== GIVEN TASK ==
Count how many lines of the records below contain the string "kern", matching case exactly. Reply with the number alone.

-------- ITEMS

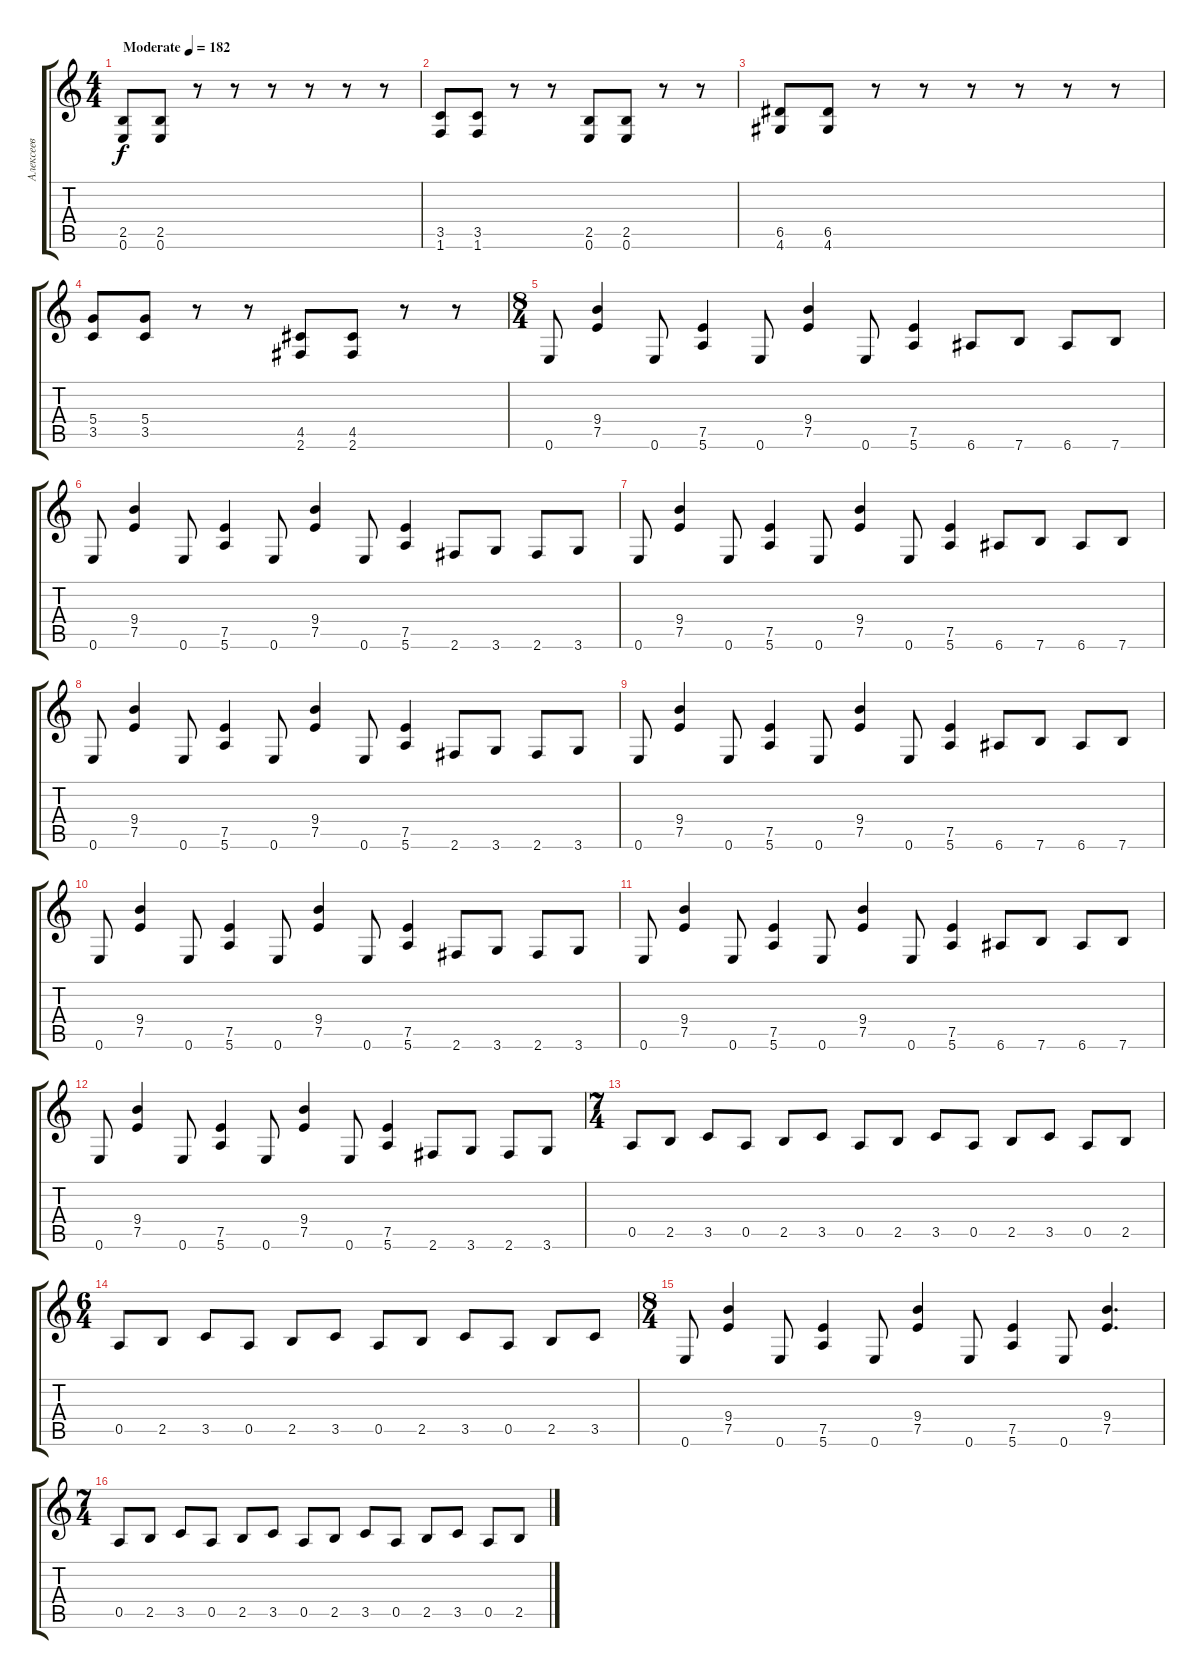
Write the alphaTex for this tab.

\track ("Алексеев" "Алексеев") {instrument distortionguitar}
\staff {score tabs}
\tuning (E4 B3 G3 D3 A2 E2) {hide}
\ts (4 4)
\tempo (182 "Moderate")
\clef g2
\ks c
(2.5 0.6).8{dy f instrument distortionguitar} (2.5 0.6).8 r.8 r.8 r.8 r.8 r.8 r.8 |
(3.5 1.6).8 (3.5 1.6).8 r.8 r.8 (2.5 0.6).8 (2.5 0.6).8 r.8 r.8 |
(6.5 4.6).8 (6.5 4.6).8 r.8 r.8 r.8 r.8 r.8 r.8 |
(5.4 3.5).8 (5.4 3.5).8 r.8 r.8 (4.5 2.6).8 (4.5 2.6).8 r.8 r.8 |
\ts (8 4)
0.6.8 (9.4 7.5).4 0.6.8 (7.5 5.6).4 0.6.8 (9.4 7.5).4 0.6.8 (7.5 5.6).4 6.6.8 7.6.8 6.6.8 7.6.8 |
0.6.8 (9.4 7.5).4 0.6.8 (7.5 5.6).4 0.6.8 (9.4 7.5).4 0.6.8 (7.5 5.6).4 2.6.8 3.6.8 2.6.8 3.6.8 |
0.6.8 (9.4 7.5).4 0.6.8 (7.5 5.6).4 0.6.8 (9.4 7.5).4 0.6.8 (7.5 5.6).4 6.6.8 7.6.8 6.6.8 7.6.8 |
0.6.8 (9.4 7.5).4 0.6.8 (7.5 5.6).4 0.6.8 (9.4 7.5).4 0.6.8 (7.5 5.6).4 2.6.8 3.6.8 2.6.8 3.6.8 |
0.6.8 (9.4 7.5).4 0.6.8 (7.5 5.6).4 0.6.8 (9.4 7.5).4 0.6.8 (7.5 5.6).4 6.6.8 7.6.8 6.6.8 7.6.8 |
0.6.8 (9.4 7.5).4 0.6.8 (7.5 5.6).4 0.6.8 (9.4 7.5).4 0.6.8 (7.5 5.6).4 2.6.8 3.6.8 2.6.8 3.6.8 |
0.6.8 (9.4 7.5).4 0.6.8 (7.5 5.6).4 0.6.8 (9.4 7.5).4 0.6.8 (7.5 5.6).4 6.6.8 7.6.8 6.6.8 7.6.8 |
0.6.8 (9.4 7.5).4 0.6.8 (7.5 5.6).4 0.6.8 (9.4 7.5).4 0.6.8 (7.5 5.6).4 2.6.8 3.6.8 2.6.8 3.6.8 |
\ts (7 4)
0.5.8 2.5.8 3.5.8 0.5.8 2.5.8 3.5.8 0.5.8 2.5.8 3.5.8 0.5.8 2.5.8 3.5.8 0.5.8 2.5.8 |
\ts (6 4)
0.5.8 2.5.8 3.5.8 0.5.8 2.5.8 3.5.8 0.5.8 2.5.8 3.5.8 0.5.8 2.5.8 3.5.8 |
\ts (8 4)
0.6.8 (9.4 7.5).4 0.6.8 (7.5 5.6).4 0.6.8 (9.4 7.5).4 0.6.8 (7.5 5.6).4 0.6.8 (9.4 7.5).4{d} |
\ts (7 4)
0.5.8 2.5.8 3.5.8 0.5.8 2.5.8 3.5.8 0.5.8 2.5.8 3.5.8 0.5.8 2.5.8 3.5.8 0.5.8 2.5.8
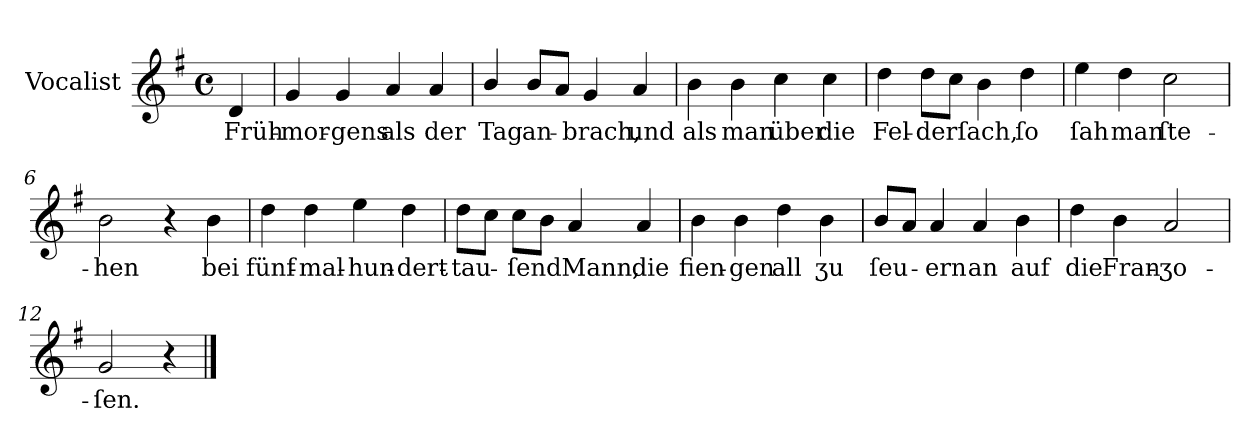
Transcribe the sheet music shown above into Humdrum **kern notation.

**kern	**text
*part1	*part1
*staff1	*staff1
*I"Vocalist	*
*k[f#]	*
*G:	*
*M4/4	*
*met(c)	*
=	=
4d	Früh-
=1	=1
4g	-mor-
4g	-gens
4a	als
4a	der
=2	=2
4b/	Tag
8bL	an-
8aJ	.
4g	-brach,
4a	und
=3	=3
4b	als
4b	man
4cc	über
4cc	die
=4	=4
4dd	Fel-
8ddL	-der
8ccJ	.
4b	ſach,
4dd	ſo
=5	=5
4ee	ſah
4dd	man
2cc	ſte-
=6	=6
2b	-hen
4r	.
4b	bei
=7	=7
4dd	fünf-
4dd	-mal-
4ee	-hun-
4dd	-dert-
=8	=8
8ddL	-tau-
8ccJ	.
8ccL	-ſend
8bJ	.
4a	Mann,
4a	die
=9	=9
4b	fien-
4b	-gen
4dd	all
4b	ʒu
=10	=10
8bL	ſeu-
8aJ	.
4a	-ern
4a	an
4b	auf
=11	=11
4dd	die
4b	Fran-
2a	-ʒo-
=12	=12
2g	-ſen.
4r	.
==	==
*-	*-
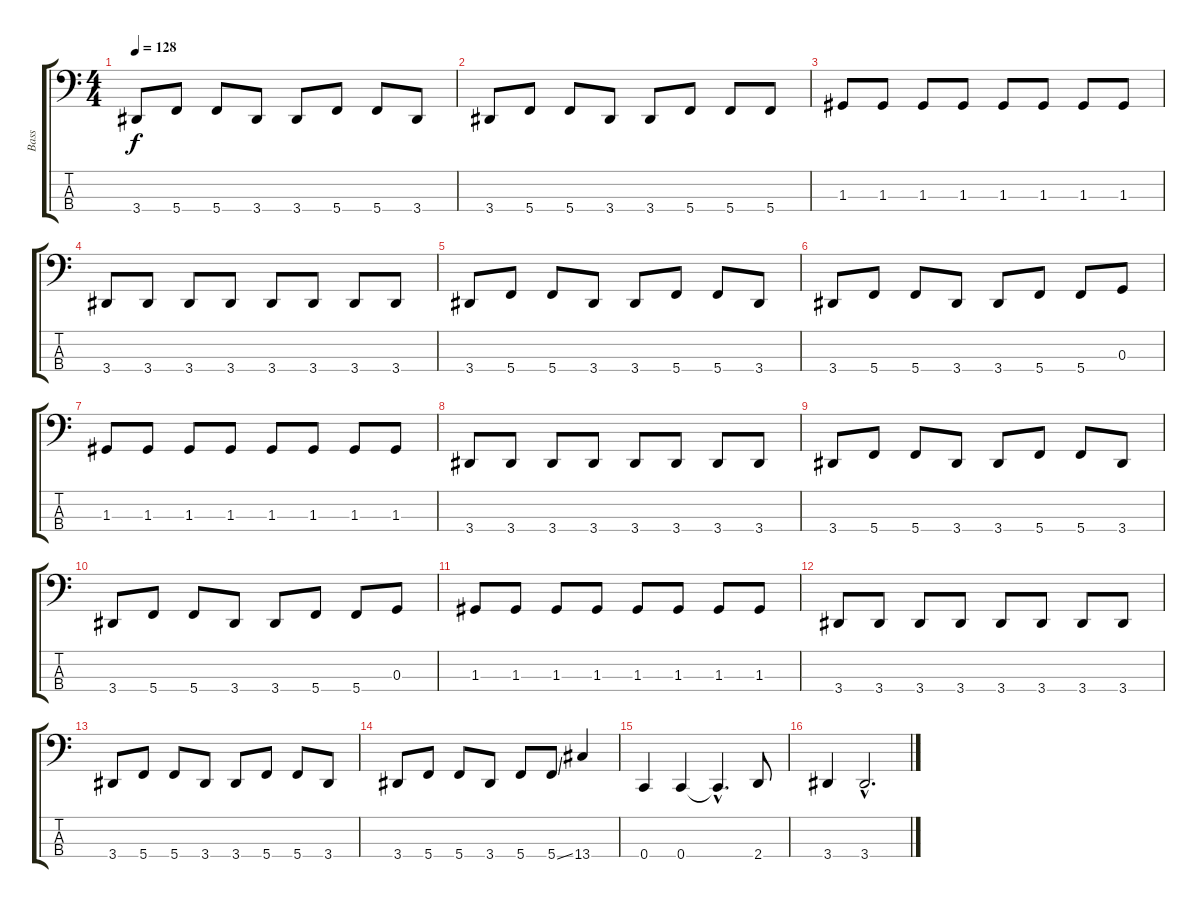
\track ("Bass" "Bass") {instrument electricbassfinger}
\staff {score tabs}
\tuning (F2 C2 G1 C1) {hide}
\ts (4 4)
\tempo 128
\clef f4
\ks c
3.4.8{dy f} 5.4.8 5.4.8 3.4.8 3.4.8 5.4.8 5.4.8 3.4.8 |
3.4.8 5.4.8 5.4.8 3.4.8 3.4.8 5.4.8 5.4.8 5.4.8 |
1.3.8 1.3.8 1.3.8 1.3.8 1.3.8 1.3.8 1.3.8 1.3.8 |
3.4.8 3.4.8 3.4.8 3.4.8 3.4.8 3.4.8 3.4.8 3.4.8 |
3.4.8 5.4.8 5.4.8 3.4.8 3.4.8 5.4.8 5.4.8 3.4.8 |
3.4.8 5.4.8 5.4.8 3.4.8 3.4.8 5.4.8 5.4.8 0.3.8 |
1.3.8 1.3.8 1.3.8 1.3.8 1.3.8 1.3.8 1.3.8 1.3.8 |
3.4.8 3.4.8 3.4.8 3.4.8 3.4.8 3.4.8 3.4.8 3.4.8 |
3.4.8 5.4.8 5.4.8 3.4.8 3.4.8 5.4.8 5.4.8 3.4.8 |
3.4.8 5.4.8 5.4.8 3.4.8 3.4.8 5.4.8 5.4.8 0.3.8 |
1.3.8 1.3.8 1.3.8 1.3.8 1.3.8 1.3.8 1.3.8 1.3.8 |
3.4.8 3.4.8 3.4.8 3.4.8 3.4.8 3.4.8 3.4.8 3.4.8 |
3.4.8 5.4.8 5.4.8 3.4.8 3.4.8 5.4.8 5.4.8 3.4.8 |
3.4.8 5.4.8 5.4.8 3.4.8 5.4.8 5.4{ss}.8 13.4.4 |
0.4.4 0.4.4 0.4{hac t}.4{d} 2.4.8 |
3.4.4 3.4{hac}.2{d}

----------------

== EXERCISE SOLUTION ==
2